Uma Carta de Reclamação
Carta de reclamação de um Motivador Onírico para a Família, expressando preocupação sobre um convidado chamado Mullich que causou um impacto negativo em seu bem-estar.

Uma Carta de Reclamação

Caro Sr. Cão de Caça,

Saudações, entenda que escrevo esta carta com um sentimento de culpa e desconforto. Como Motivadora, é minha responsabilidade ajudar aqueles que buscam orientação, mas devo admitir que... no momento, estou preocupada e até mesmo assustada.

Tudo começou há dois meses, quando um hóspede chamado Mullich me procurou para pedir ajuda. A princípio, fiquei um pouco surpresa quando esse senhor eloquente me abordou, pois eu não estava em serviço no momento, apenas de passagem. No entanto, ele mencionou educadamente que já havia me visto no trabalho antes, então não duvidei de sua afirmação. Nossa conversa foi agradável, e foi só quando ele se despediu e combinou nosso próximo encontro que percebi que eu havia participado de uma consulta não oficial.

Durante nosso segundo encontro, nós nos pusemos a discutir a "condição" dele. No entanto, o cavalheiro revelou de repente que, na verdade, tinha uma doença incurável e, por isso, havia sido rejeitado pela família, buscando asilo somente no Mundonírico. Eu só pude sentir compaixão por aquele cavalheiro tão refinado ter resistido a tantas dificuldades. Ofereci toda a orientação e conforto que pude. Nossas conversas se estenderam pela tarde, e depois ele revelou ter um grau elevado de esquizofrenia paranoide.

A partir do terceiro encontro, nossas discussões começaram a tomar tangentes, e surgiu o assunto de "amigos". Pelas nossas conversas anteriores, eu sabia que o cavalheiro vinha de uma família abastada e havia desfrutado de uma carreira e uma vida de sucesso antes da doença. Contudo, ele dizia nunca ter tido nenhum amigo. Minha curiosidade me fez tomar essa informação como ponto de partida para descobrir mais sobre a condição dele com perguntas discretas, e ele me surpreendeu ao responder, aparentemente mais que disposto a contar suas histórias. Começou a relembrar sua infância infeliz, marcada pelo pai frio e rigoroso, a mãe hesitante e convidados falsos e bajuladores. Descreveu sentimentos de solidão e desamparo, explicando como desenvolveu uma nova personalidade para obter companhia.

A essa altura, ficou evidente que o cavalheiro, de fato, sofria com uma percepção delirante, embora não fosse exatamente esquizofrenia, como dito antes. Parece que ele intencionalmente confundia alguns aspectos de conceitos como "esquizofrenia" e "transtorno dissociativo de identidade" para dar credibilidade e coerência à própria narrativa. Eu acompanhei o raciocínio dele, que parecia se divertir ao descrever a força e a coragem de seu suposto "outro eu" (aqui chamado "W") e como se servira dele como único guia e companheiro. No fim daquele dia, ele já manifestava um nível considerável de confiança e intimidade comigo, enfatizando sempre que W me estimaria tanto quanto ele.

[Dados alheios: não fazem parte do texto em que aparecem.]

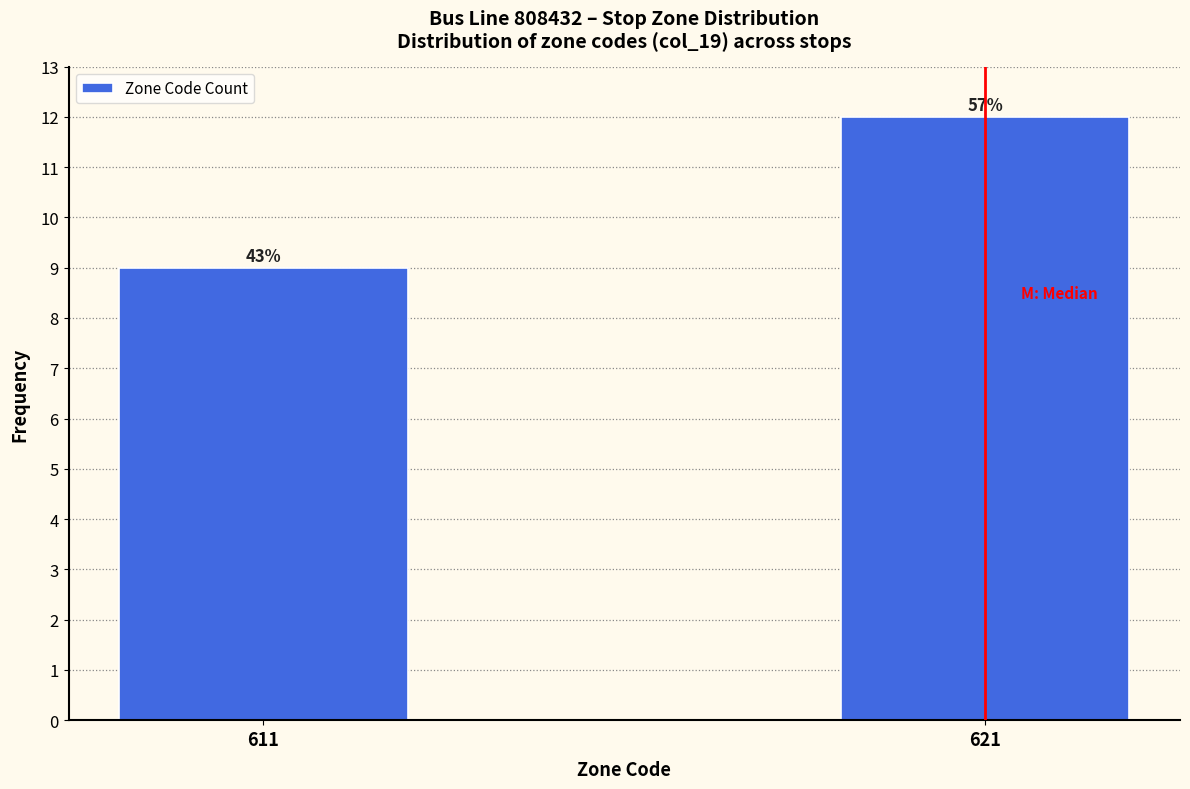

Does the chart contain any negative values?

No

Continuamos conversando com frequência, geralmente uma vez por semana. Aos poucos, porém, eu percebi que o cavalheiro vinha parecendo projetar seus sentimentos em mim, me vendo como uma figura materna, uma "anima" atenciosa e amorosa sempre ao seu lado. Sem dúvida, tal desdobramento passou dos limites entre convidado e motivadora.

Cuidei da situação tomando as seguintes medidas: primeiro, eu o orientei e guiei com sutileza, mostrando-lhe os riscos associados a uma relação tão dependente. Ele, entretanto, foi hábil em evitar qualquer discussão sobre o assunto. Depois, eu comecei a reduzir ativamente a frequência dos nossos encontros, mas ele continuou aparecendo na hora marcada, com ou sem minha presença. Por fim, minha única escolha foi outra conversa breve com ele para explicar com firmeza minha recusa.

Naquele encontro, ele só olhou para mim sem expressão por um tempo antes de me dar as costas em silêncio, mas não achei que a questão pudesse se resolver com tanta facilidade. Como esperado, poucos dias depois, alguns dos meus outros clientes vieram em busca da minha ajuda, relatando terem sido perseguidos e recebido ameaças por correio, escritas com letras recortadas.

"FIQUE LONGE DA RAN. ELA NÃO PRECISA DE VOCÊ.
—W"

O relato acima detalha o ocorrido. Por enquanto, eu consegui acalmar o cavalheiro perturbado oferecendo um convite para nosso próximo encontro, mas isso é tudo que posso fazer. No fundo, ele não é má pessoa, e eu espero mesmo nos ver libertos dessa situação angustiante em breve.